Yorkshire Building Society prioritised the collection of ad hoc payments from borrowers in arrears over sustainable arrangements, and failed to deal appropriately with those suffering from serious illnesses.

Earlier today the FCA fined the mutual £4.1m for failings in the way it treated mortgage customers experiencing payment difficulties.

A skilled person review carried out in May 2013 found that in 64 out of 87 cases, customers were not treated fairly and in 52 of these cases customer detriment could be identified.

The FCA final notice reveals this included a failure to consider the individual circumstances of customers, failure to consider all payment options, seeking inappropriate payments and significant and unexplained delays in finding solutions.

The regulator found there was no policy for identifying and treating customers in sensitive positions, such as those with serious and mental health illnesses. As a result, staff did not always deal appropriately with such customers.

Errors in the automated system for contacting customers led to Yorkshire Building Society mistakenly continuing to contact one customer, who was seriously ill and complained of feeling harassed.

The mutual also failed to adequately assess customers’ financial circumstances.

A lack of appropriate guidance for call handlers meant they did not consistently probe into customers’ circumstances and establish whether customers’ problems were short, medium or long-term.

In the case of one customer who spent time in hospital and planned to return to work shortly, Yorkshire Building Society failed to consider short-term solutions.
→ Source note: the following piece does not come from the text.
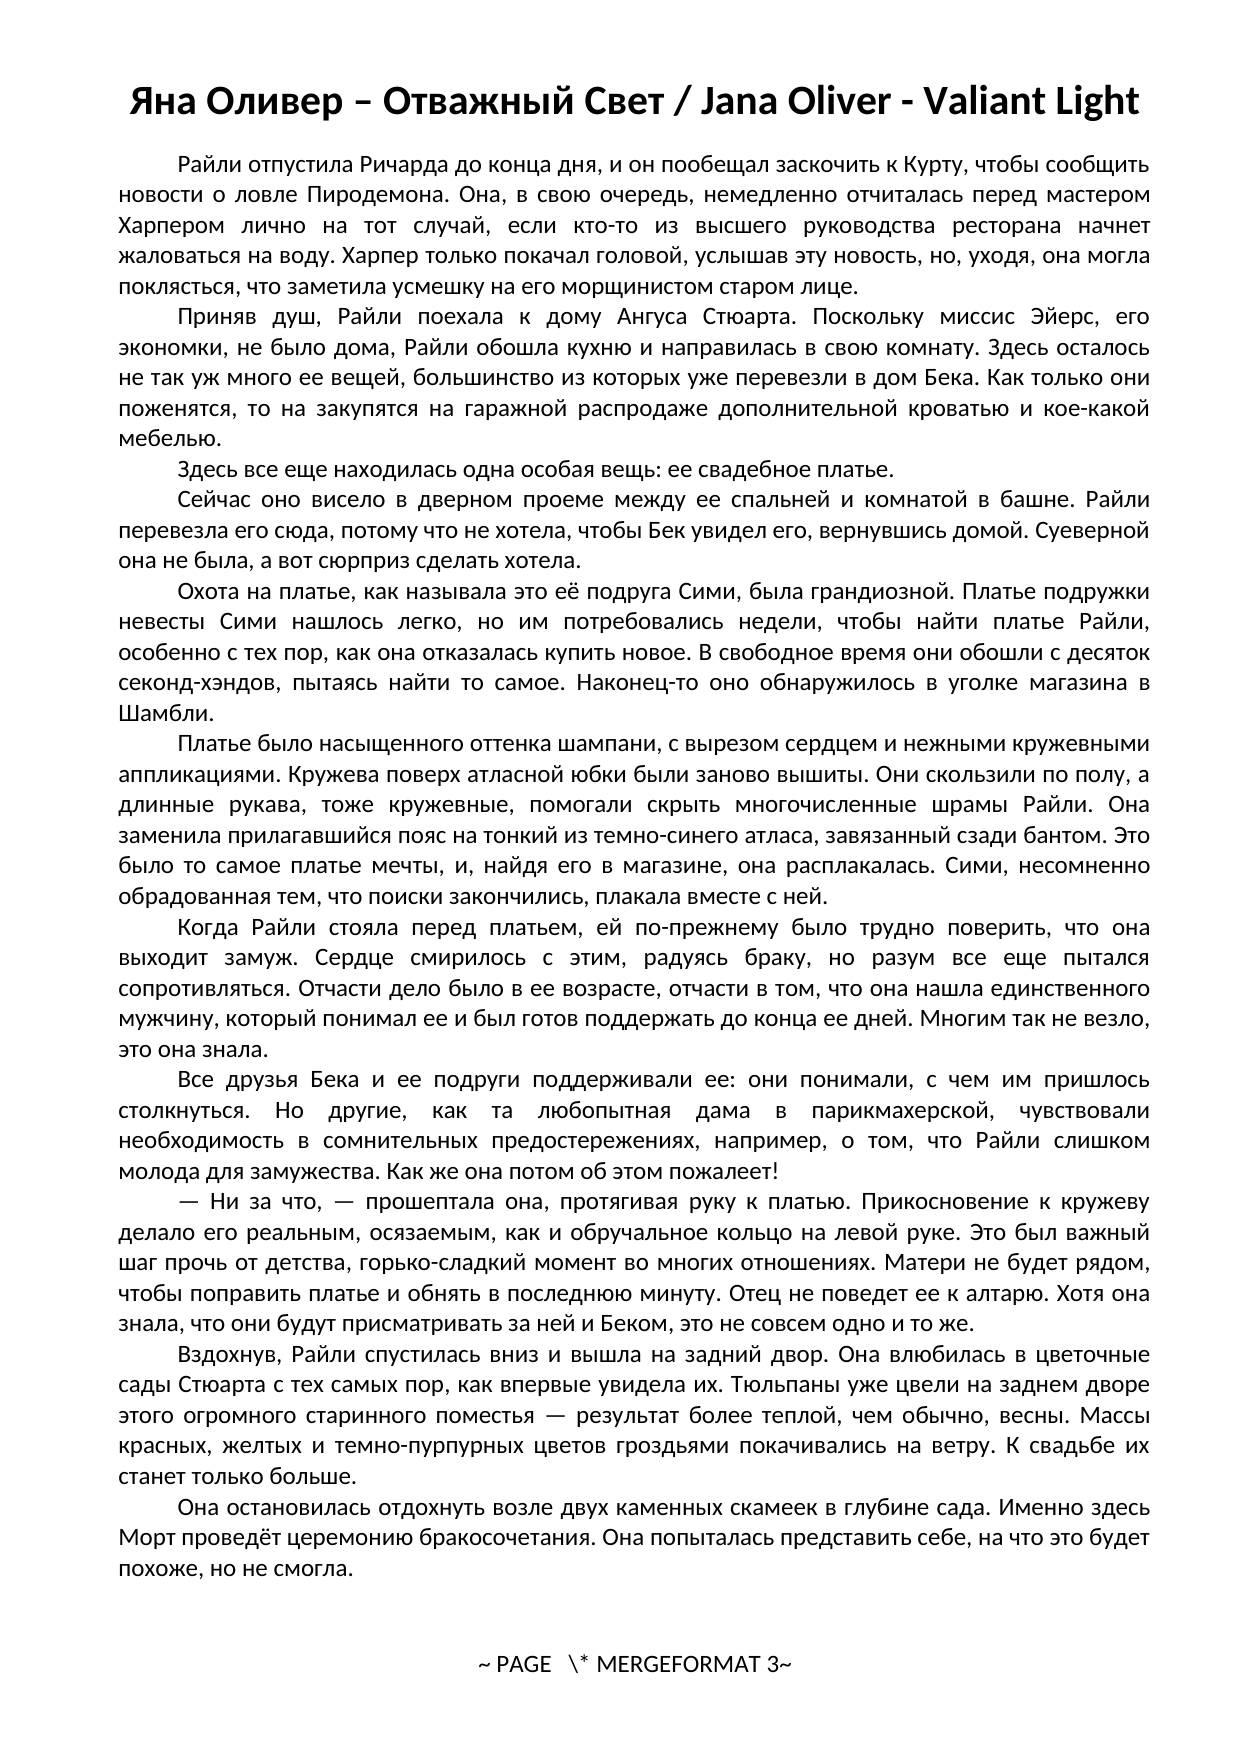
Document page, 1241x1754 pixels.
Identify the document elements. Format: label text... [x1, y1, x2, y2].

Call handlers were also willing to accept the explanations of customers without sufficient probing. In one case, call handlers failed on 30 occasions to challenge a customer’s promises to pay the full arrears.

Rather than attempting to find overall solutions, the FCA found call handlers sought to take payments as a “contribution” and encouraged customers to “make any payment”.

They also accepted payments from friends and family, or on credit cards without considering the effect on the customer’s overall debt.

The FCA says the effect was to prioritise the collection of ad hoc payments ahead of the agreement of a long-term, sustainable solution.

The regulator also found that Yorkshire Building Society was reluctant to repossess properties even when the borrower had moved out and the property was empty. Delays led to customers accumulating further interest and fees.

The FCA says it was not recognised at a managerial level that delays in agreeing solutions was detrimental to customers financially and therefore unfair.

One senior manager believed the delay was detrimental to Yorkshire Building Society rather than to the customer.

The mutual also repeatedly charged customers direct debit refusal fees. One customer was charged a fee on 32 occasions, totalling £800.

In the 12 months to 31 July 2012, Yorkshire Building Society charged total fees and interest payments to borrowers in arrears of £47.3m.